*PROBLEM STATEMENT*
Only the words of the entries are wanted, repeated exactly and without images.

*DATASET RECORDS*
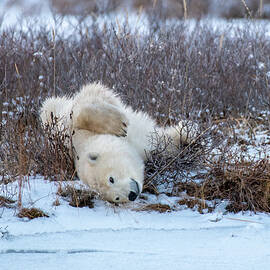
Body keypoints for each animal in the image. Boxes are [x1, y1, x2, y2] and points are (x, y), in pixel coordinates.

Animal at [39, 82, 196, 202]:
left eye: (111, 179)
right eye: (116, 198)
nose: (131, 195)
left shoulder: (70, 128)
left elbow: (83, 108)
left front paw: (119, 124)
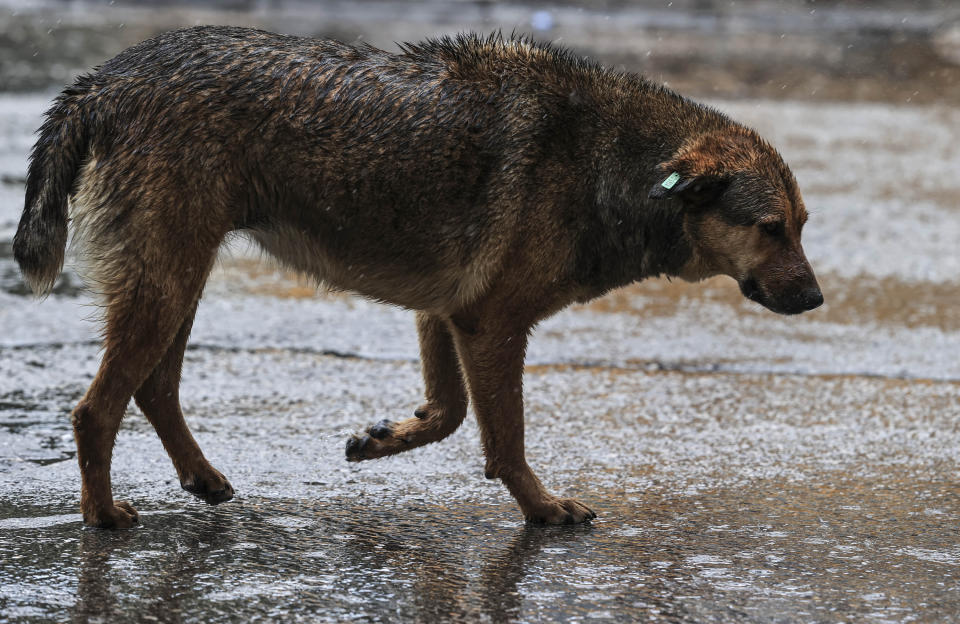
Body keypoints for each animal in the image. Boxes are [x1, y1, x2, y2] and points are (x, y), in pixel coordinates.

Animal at [13, 26, 824, 528]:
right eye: (769, 228)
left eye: (803, 226)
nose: (817, 299)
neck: (617, 166)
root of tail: (109, 77)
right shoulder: (492, 326)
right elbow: (506, 440)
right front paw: (542, 509)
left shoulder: (448, 314)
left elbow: (451, 413)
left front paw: (381, 439)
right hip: (166, 284)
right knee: (94, 410)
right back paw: (102, 516)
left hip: (179, 281)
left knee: (153, 389)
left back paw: (201, 478)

*RESPONSE TO THE EXERCISE*
Body keypoints for each animal in the image. Boxes are [x1, y1, x2, y2] and points are (x, y), in pixel coordinates.

Animal at [39, 82, 196, 202]:
left eye: (111, 179)
right eye: (116, 198)
nose: (131, 195)
left shoulder: (70, 128)
left elbow: (83, 108)
left front paw: (119, 124)
Body keypoints for each animal in the image. Boxes are [x1, y1, x2, y2] and points are (x, y), in pixel coordinates.

Animal at [13, 26, 824, 528]:
right eye: (769, 228)
left eye: (803, 226)
nose: (817, 299)
neck: (617, 166)
root of tail: (109, 77)
right shoulder: (492, 326)
right elbow: (506, 440)
right front paw: (542, 509)
left shoulder: (448, 314)
left elbow: (451, 413)
left front paw: (381, 439)
right hip: (166, 284)
right knee: (94, 410)
right back paw: (102, 516)
left hip: (179, 281)
left knee: (153, 389)
left back paw: (201, 478)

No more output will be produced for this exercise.